## Your task
Reproduce the whole of the data exactly.

——

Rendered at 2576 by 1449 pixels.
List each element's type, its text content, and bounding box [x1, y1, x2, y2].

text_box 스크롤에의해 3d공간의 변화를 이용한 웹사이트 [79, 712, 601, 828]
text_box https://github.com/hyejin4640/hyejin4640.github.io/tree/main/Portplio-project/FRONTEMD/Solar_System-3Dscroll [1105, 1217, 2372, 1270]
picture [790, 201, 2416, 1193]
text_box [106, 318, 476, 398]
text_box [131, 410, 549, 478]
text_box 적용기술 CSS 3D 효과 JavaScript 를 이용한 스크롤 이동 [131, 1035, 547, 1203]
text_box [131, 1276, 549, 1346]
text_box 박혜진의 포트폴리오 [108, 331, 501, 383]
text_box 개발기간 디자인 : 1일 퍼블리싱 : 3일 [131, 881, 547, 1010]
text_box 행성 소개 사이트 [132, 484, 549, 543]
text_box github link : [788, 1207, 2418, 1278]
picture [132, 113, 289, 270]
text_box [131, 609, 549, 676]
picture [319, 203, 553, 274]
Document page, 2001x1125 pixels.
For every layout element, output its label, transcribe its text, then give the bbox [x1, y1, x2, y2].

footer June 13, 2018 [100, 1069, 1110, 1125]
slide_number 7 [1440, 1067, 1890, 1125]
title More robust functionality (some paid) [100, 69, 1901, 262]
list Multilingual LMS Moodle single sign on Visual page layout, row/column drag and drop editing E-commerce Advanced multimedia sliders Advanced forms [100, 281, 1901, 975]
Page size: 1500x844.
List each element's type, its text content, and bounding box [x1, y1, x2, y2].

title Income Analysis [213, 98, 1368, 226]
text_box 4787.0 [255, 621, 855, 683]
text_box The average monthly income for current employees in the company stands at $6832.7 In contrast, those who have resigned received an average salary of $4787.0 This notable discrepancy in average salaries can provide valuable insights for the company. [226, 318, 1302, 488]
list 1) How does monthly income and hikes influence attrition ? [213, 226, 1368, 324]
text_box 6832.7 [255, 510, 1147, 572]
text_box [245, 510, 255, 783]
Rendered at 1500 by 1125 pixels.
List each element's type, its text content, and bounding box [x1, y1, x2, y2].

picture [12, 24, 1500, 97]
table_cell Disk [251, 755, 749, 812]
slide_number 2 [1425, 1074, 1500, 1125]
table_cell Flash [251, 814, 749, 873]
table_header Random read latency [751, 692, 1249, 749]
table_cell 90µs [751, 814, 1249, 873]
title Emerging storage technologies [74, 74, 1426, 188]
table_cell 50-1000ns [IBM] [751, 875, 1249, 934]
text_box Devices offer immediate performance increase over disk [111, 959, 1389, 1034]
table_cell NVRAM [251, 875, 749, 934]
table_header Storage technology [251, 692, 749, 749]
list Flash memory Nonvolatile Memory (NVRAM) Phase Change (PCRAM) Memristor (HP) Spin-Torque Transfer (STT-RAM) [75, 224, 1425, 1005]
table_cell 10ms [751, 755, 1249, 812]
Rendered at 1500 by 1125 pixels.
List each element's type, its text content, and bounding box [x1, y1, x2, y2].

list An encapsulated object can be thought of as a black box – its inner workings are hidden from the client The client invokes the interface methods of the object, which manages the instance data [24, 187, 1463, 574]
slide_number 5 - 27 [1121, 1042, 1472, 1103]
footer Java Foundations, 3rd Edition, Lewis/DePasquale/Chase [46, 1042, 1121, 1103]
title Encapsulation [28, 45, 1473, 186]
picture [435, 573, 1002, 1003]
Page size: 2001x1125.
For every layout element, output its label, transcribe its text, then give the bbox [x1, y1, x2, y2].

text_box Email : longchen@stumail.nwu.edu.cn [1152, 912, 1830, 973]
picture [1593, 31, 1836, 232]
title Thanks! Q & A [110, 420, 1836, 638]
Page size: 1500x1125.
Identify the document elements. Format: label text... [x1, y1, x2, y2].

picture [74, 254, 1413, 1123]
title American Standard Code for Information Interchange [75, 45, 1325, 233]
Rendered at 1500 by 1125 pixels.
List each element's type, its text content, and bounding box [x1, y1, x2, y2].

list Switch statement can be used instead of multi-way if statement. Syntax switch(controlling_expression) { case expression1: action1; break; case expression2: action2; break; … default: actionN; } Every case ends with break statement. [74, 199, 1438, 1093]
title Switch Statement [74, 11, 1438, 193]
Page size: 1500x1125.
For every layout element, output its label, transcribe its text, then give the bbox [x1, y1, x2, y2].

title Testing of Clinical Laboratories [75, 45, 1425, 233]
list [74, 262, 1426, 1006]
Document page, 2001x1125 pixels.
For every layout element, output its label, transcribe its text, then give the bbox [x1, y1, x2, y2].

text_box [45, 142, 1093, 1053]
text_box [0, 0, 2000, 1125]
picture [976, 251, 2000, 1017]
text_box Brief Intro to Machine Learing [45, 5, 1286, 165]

——

## Exercise result
Rendered at 2576 by 1449 pixels.
List each element's type, its text content, and bounding box [x1, y1, x2, y2].

text_box 스크롤에의해 3d공간의 변화를 이용한 웹사이트 [79, 712, 601, 828]
text_box https://github.com/hyejin4640/hyejin4640.github.io/tree/main/Portplio-project/FRONTEMD/Solar_System-3Dscroll [1105, 1217, 2372, 1270]
picture [790, 201, 2416, 1193]
text_box [106, 318, 476, 398]
text_box [131, 410, 549, 478]
text_box 적용기술 CSS 3D 효과 JavaScript 를 이용한 스크롤 이동 [131, 1035, 547, 1203]
text_box [131, 1276, 549, 1346]
text_box 박혜진의 포트폴리오 [108, 331, 501, 383]
text_box 개발기간 디자인 : 1일 퍼블리싱 : 3일 [131, 881, 547, 1010]
text_box 행성 소개 사이트 [132, 484, 549, 543]
text_box github link : [788, 1207, 2418, 1278]
picture [132, 113, 289, 270]
text_box [131, 609, 549, 676]
picture [319, 203, 553, 274]
Document page, 2001x1125 pixels.
For every layout element, output its label, transcribe its text, then give the bbox [x1, y1, x2, y2].

footer June 13, 2018 [100, 1069, 1110, 1125]
slide_number 7 [1440, 1067, 1890, 1125]
title More robust functionality (some paid) [100, 69, 1901, 262]
list Multilingual LMS Moodle single sign on Visual page layout, row/column drag and drop editing E-commerce Advanced multimedia sliders Advanced forms [100, 281, 1901, 975]
Page size: 1500x844.
List each element's type, its text content, and bounding box [x1, y1, x2, y2].

title Income Analysis [213, 98, 1368, 226]
text_box 4787.0 [255, 621, 855, 683]
text_box The average monthly income for current employees in the company stands at $6832.7 In contrast, those who have resigned received an average salary of $4787.0 This notable discrepancy in average salaries can provide valuable insights for the company. [226, 318, 1302, 488]
list 1) How does monthly income and hikes influence attrition ? [213, 226, 1368, 324]
text_box 6832.7 [255, 510, 1147, 572]
text_box [245, 510, 255, 783]
Rendered at 1500 by 1125 pixels.
List each element's type, its text content, and bounding box [x1, y1, x2, y2].

picture [12, 24, 1500, 97]
table_cell Disk [251, 755, 749, 812]
slide_number 2 [1425, 1074, 1500, 1125]
table_cell Flash [251, 814, 749, 873]
table_header Random read latency [751, 692, 1249, 749]
table_cell 90µs [751, 814, 1249, 873]
title Emerging storage technologies [74, 74, 1426, 188]
table_cell 50-1000ns [IBM] [751, 875, 1249, 934]
text_box Devices offer immediate performance increase over disk [111, 959, 1389, 1034]
table_cell NVRAM [251, 875, 749, 934]
table_header Storage technology [251, 692, 749, 749]
list Flash memory Nonvolatile Memory (NVRAM) Phase Change (PCRAM) Memristor (HP) Spin-Torque Transfer (STT-RAM) [75, 224, 1425, 1005]
table_cell 10ms [751, 755, 1249, 812]
Rendered at 1500 by 1125 pixels.
List each element's type, its text content, and bounding box [x1, y1, x2, y2].

list An encapsulated object can be thought of as a black box – its inner workings are hidden from the client The client invokes the interface methods of the object, which manages the instance data [24, 187, 1463, 574]
slide_number 5 - 27 [1121, 1042, 1472, 1103]
footer Java Foundations, 3rd Edition, Lewis/DePasquale/Chase [46, 1042, 1121, 1103]
title Encapsulation [28, 45, 1473, 186]
picture [435, 573, 1002, 1003]
Page size: 2001x1125.
For every layout element, output its label, transcribe its text, then give the bbox [x1, y1, x2, y2].

text_box Email : longchen@stumail.nwu.edu.cn [1152, 912, 1830, 973]
picture [1593, 31, 1836, 232]
title Thanks! Q & A [110, 420, 1836, 638]
Page size: 1500x1125.
Identify the document elements. Format: label text... [x1, y1, x2, y2].

picture [74, 254, 1413, 1123]
title American Standard Code for Information Interchange [75, 45, 1325, 233]
Rendered at 1500 by 1125 pixels.
List each element's type, its text content, and bounding box [x1, y1, x2, y2].

list Switch statement can be used instead of multi-way if statement. Syntax switch(controlling_expression) { case expression1: action1; break; case expression2: action2; break; … default: actionN; } Every case ends with break statement. [74, 199, 1438, 1093]
title Switch Statement [74, 11, 1438, 193]
Page size: 1500x1125.
For every layout element, output its label, transcribe its text, then give the bbox [x1, y1, x2, y2].

title Testing of Clinical Laboratories [75, 45, 1425, 233]
list [74, 262, 1426, 1006]
Document page, 2001x1125 pixels.
For every layout element, output its label, transcribe its text, then give the bbox [x1, y1, x2, y2].

text_box [45, 142, 1093, 1053]
text_box [0, 0, 2000, 1125]
picture [976, 251, 2000, 1017]
text_box Brief Intro to Machine Learing [45, 5, 1286, 165]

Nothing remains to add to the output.